Witajcie.
No ja juz uprzedzilam wczoraj ze dzis z rana nie bede chyba miala czasu na kompa.
Bo wstalismy po 9 zanczy maz z Milanem, a ja po 10.
Sprztanelismy i ruszylismy do mista, zlozyc ten wniosek ( ja to nie moge z tych norweskich urzedow, paper mialam prawie nie wypeniony , tylko imie , nazwisko adres, i kazali nr konta tylko dopisac, nie chceöi zadnych inf o pracy na kiedy termin porodu, no ale w sumie oni jak cos chca to sami sie kontaktuja z urzedem podatkowym i lekarzem)
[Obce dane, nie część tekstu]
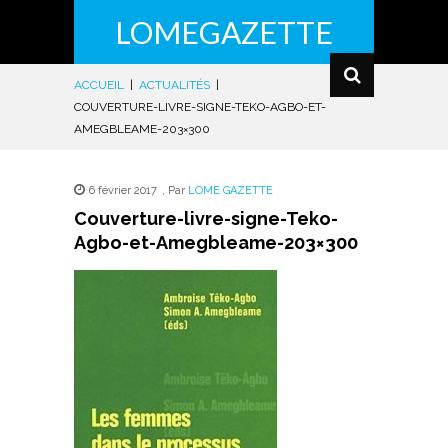
LOMEGAZETTE
ACCUEIL
|
ACTUALITÉS
|
COUVERTURE-LIVRE-SIGNE-TEKO-AGBO-ET-
AMEGBLEAME-203×300
6 février 2017
,
Par
LOME GAZETTE
Couverture-livre-signe-Teko-
Agbo-et-Amegbleame-203×300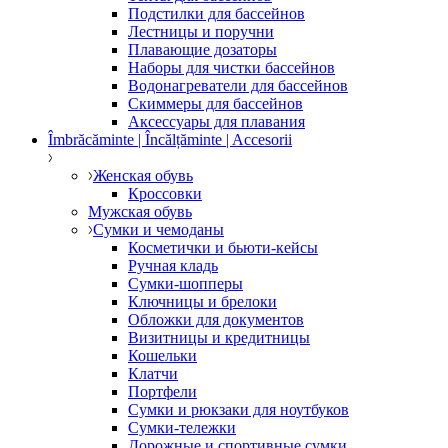
Подстилки для бассейнов
Лестницы и поручни
Плавающие дозаторы
Наборы для чистки бассейнов
Водонагреватели для бассейнов
Скиммеры для бассейнов
Аксессуары для плавания
Îmbrăcăminte | Încălțăminte | Accesorii
Женская обувь
Кроссовки
Мужская обувь
Сумки и чемоданы
Косметички и бьюти-кейсы
Ручная кладь
Сумки-шопперы
Ключницы и брелоки
Обложки для документов
Визитницы и кредитницы
Кошельки
Клатчи
Портфели
Сумки и рюкзаки для ноутбуков
Сумки-тележки
Дорожные и спортивные сумки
Milan ladnie nam szedl za reke
W drodze powrotnej zrobilismy zakupy ( spozywka)
i jeszcze zajechalismy do tej mojej koleznki co w czoraj z corka z Polski wrocila.
Na podworku super pogoda w
koncu sloneczko wyszlo
A i gondole do wozka zamonotwalam wczoraj i teraz Milan caly czas chce w niej siedziec i byc wozonym.
No my juz po obiadku, teraz odpoczywamy bo pewnie za niedlugo na dwor znow wyjdziemy.